What does the controversial waters of the U.S., or WOTUS, rule have to do with Congressional action and American reaction to consolidation and competition in the global ag-chem market?

Not a cotton-pickin’ thing, of course, but politicians and farm groups love to flog it like a rented mule to deflect serious questions into complex issues they don’t want to talk about.

For example, several senators at the judiciary hearing attempted to link today’s ag-chem merger fever with an American tax code filled with what they see as anti-corporation potholes.

Time and again, however, when asked directly about “uncompetitive” American corporate taxes as a key factor in the moves, company officials explained that their deals were not based on any kind of tax maneuvers.

The direct, straight-up replies made no difference; the senators, after all, weren’t after answers. They were after votes.

Eliminate competition

In between all this sudden Capitol Hill antitrust concern, some facts did emerge. Moss, the only antitrust expert invited to the hearing, explained how the two giants of these deals, Bayer/Monsanto and Dow/DuPont, “are likely to adversely affect competition in three ways.”
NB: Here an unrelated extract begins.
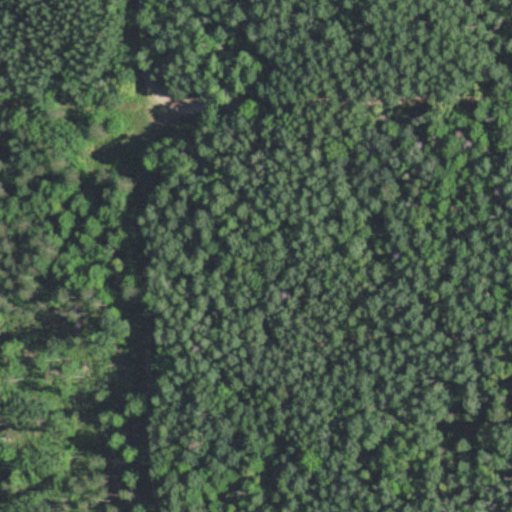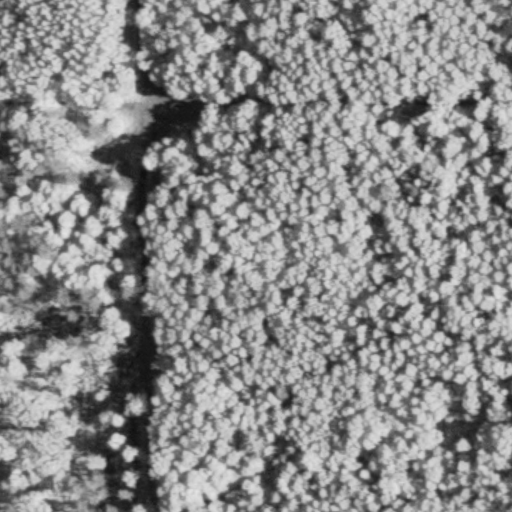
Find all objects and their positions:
road: (144, 53)
road: (335, 103)
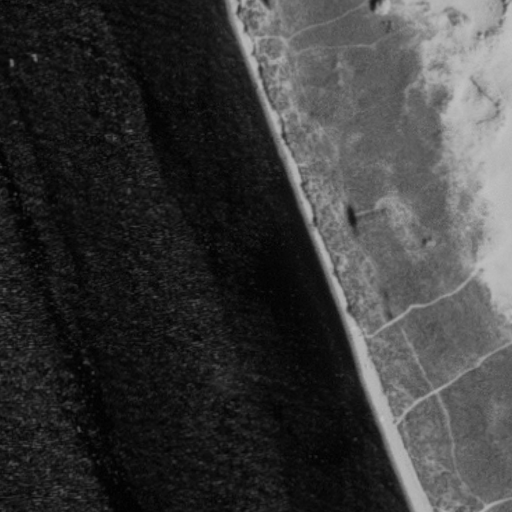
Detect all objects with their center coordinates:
park: (364, 229)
“First, they will eliminate head-to-head competition in markets for certain crop seed and chemicals,” she noted. Next, these marriages will “eliminate competition in agricultural biotechnology innovation markets and reduce opportunities for pro-competitive… collaborations.”

And, finally, “(T)he combinations would create substantial vertical integration between traits, seeds and chemicals.”

These “platforms” will likely not “interoperate” with rival products. All this evidence, testified Moss, points to “less innovation, higher agricultural input prices and less choice for farmers, and higher food prices for consumers” if these deals go through.

Overwhelming odds favor just that, though; nothing was said in the Senate hearing to indicate even a hint of a hurdle for any of them.

Which leaves just you and me with the perfectly pointless job of closing the barn door.